Chair: Alison Wylie (University of Washington) and Joan C. Callahan (University of Kentucky)
Azizah Y. al-Hibri, University of Richmond (founding Editor 1982-1984)
Ann Garry, California State University, Los Angeles (a founding Associate Editor)
Linda López McAlister, University of South Florida (Editor 1990-1995, Co-editor 1995-1998)
Laurie J. Shrage, Florida International University (Co-editor 1998-2003)
Margaret A. Simons, Southern Illinois University at Edwardsville (Editor 1984-1990)
This is the first of three thematic keynote panels devoted to broad areas of philosophical interest that are represented in early volumes of Hypatia and that prefigure much subsequent work in feminist philosophy. The focus here is on conceptions of rationality and epistemological issues as taken up, for example, by contributors to two special issues on Feminism and Science that appeared in 1987 and 1988. These panelists reflect on the various ways in which feminist analyses have reframed each term in the conventional formulation, “S knows that P”; they make the case for theorizing epistemic practice; and for considering questions of epistemic authority in intersectional terms on a global scale.
Chair: Lynn Hankinson Nelson (University of Washington)
Sandra Harding, University of California, Los Angeles
In this second thematic keynote panel, contributors address pivotal questions in feminist ethics and political theory rooted in discussions they helped initiate, in early issues of Hypatia, with probing critiques of colonialism and sex/gender conventions, and the exploration of distinctively feminist approaches to questions of justice, responsibility, and moral agency.
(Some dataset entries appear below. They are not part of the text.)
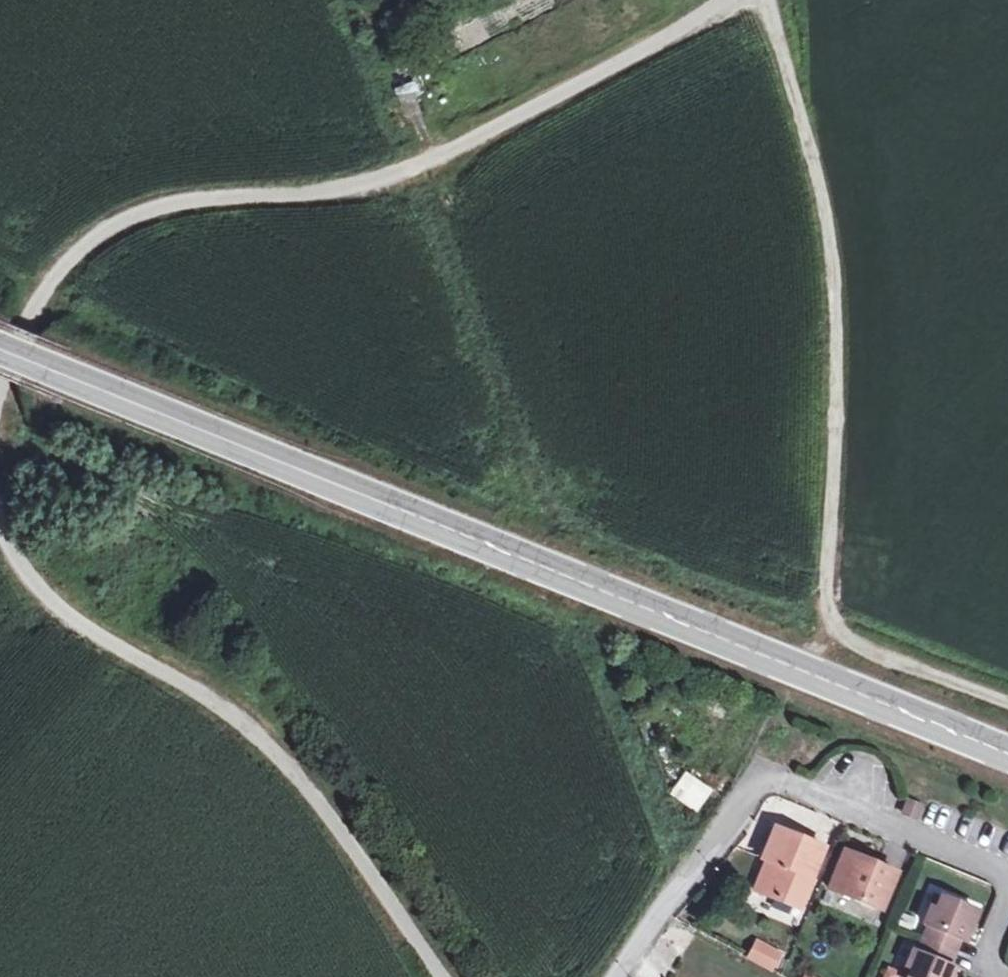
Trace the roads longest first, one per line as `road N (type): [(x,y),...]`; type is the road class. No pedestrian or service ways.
road 1 (secondary): [(0,345),(1007,752)]
road 2 (unclassified): [(0,394),(29,324),(74,267),(130,229),(176,214),(323,201),(400,184),(459,160),(721,0)]
road 3 (track): [(766,0),(830,241),(838,430),(829,612),(880,656),(1007,706)]
road 4 (unclassified): [(439,976),(283,758),(233,714),(63,602),(32,572),(0,495)]
road 5 (residential): [(621,976),(754,788),(781,782),(998,871),(1006,885),(988,976)]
They reflect on the trajectory of feminist value theory and, looking forward, consider the implications of attending to the realities of interpersonal dependency, taking structural conditions seriously in theorizing culpable wrong, articulating a racialized, as well as gendered, politics of recognition, and reframing conceptions of justice in transnational terms.
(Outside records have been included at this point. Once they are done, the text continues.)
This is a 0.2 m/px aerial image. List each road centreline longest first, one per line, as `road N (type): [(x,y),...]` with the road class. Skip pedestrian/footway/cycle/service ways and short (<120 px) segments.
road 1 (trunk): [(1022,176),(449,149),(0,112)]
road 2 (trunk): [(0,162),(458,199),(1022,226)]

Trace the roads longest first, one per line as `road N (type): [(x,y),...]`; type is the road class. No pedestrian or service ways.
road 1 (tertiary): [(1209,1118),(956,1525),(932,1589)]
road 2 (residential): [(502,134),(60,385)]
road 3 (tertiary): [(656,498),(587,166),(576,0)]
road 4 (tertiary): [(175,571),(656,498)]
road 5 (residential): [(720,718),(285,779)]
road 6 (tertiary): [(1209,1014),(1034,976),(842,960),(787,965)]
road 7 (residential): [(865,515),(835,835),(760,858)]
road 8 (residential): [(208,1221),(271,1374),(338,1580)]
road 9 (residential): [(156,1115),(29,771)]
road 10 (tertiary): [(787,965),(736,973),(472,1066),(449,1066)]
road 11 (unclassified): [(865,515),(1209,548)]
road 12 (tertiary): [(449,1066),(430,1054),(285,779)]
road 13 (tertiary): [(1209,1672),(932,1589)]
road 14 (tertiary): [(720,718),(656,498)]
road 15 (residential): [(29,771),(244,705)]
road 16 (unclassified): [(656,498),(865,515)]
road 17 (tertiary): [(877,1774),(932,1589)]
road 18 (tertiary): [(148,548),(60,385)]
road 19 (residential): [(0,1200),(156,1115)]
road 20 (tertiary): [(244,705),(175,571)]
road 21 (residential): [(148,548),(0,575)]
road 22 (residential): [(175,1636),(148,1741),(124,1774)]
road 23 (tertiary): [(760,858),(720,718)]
Although feminist scholarship routinely undercuts any sharp distinction between continental and analytic traditions, a special issue on French Feminism (1989) and early contributions by and on such figures as Irigaray and Beauvoir, signal the important influence of continental traditions on the formation of feminist philosophy. This third keynote panel brings together contributors whose interests cross-cut the other two thematically. They consider the changing fortunes of Beauvoir scholarship, and contemporary implications of Foucauldian analysis; they trace some surprising twists in feminist conceptions of embodiment and sexual agency, and make the case for retheorizing labor and social relations in terms that give central consideration to a sophisticated conception of love.
Chair: Gillian Harkins (University of Washington)
Christine Di Stefano, University of Washington
Kelly Oliver, Vanderbilt University
Jana Sawicki, Williams College
Margaret A. Simons, Southern Illinois University at Edwardsville
In this closing keynote panel, five feminist scholars who are comparatively new to the field take stock of the conference as a whole, with the aim of identifying key priorities for future work in feminist philosophy. The lines of inquiry they identify as most engaging and most pressing for feminist philosophers include, centrally, the need to vigorously counteract the continued marginalization of “minoritized” women in philosophy, both within the networks of scholars who do feminist philosophy and in the philosophies they produce.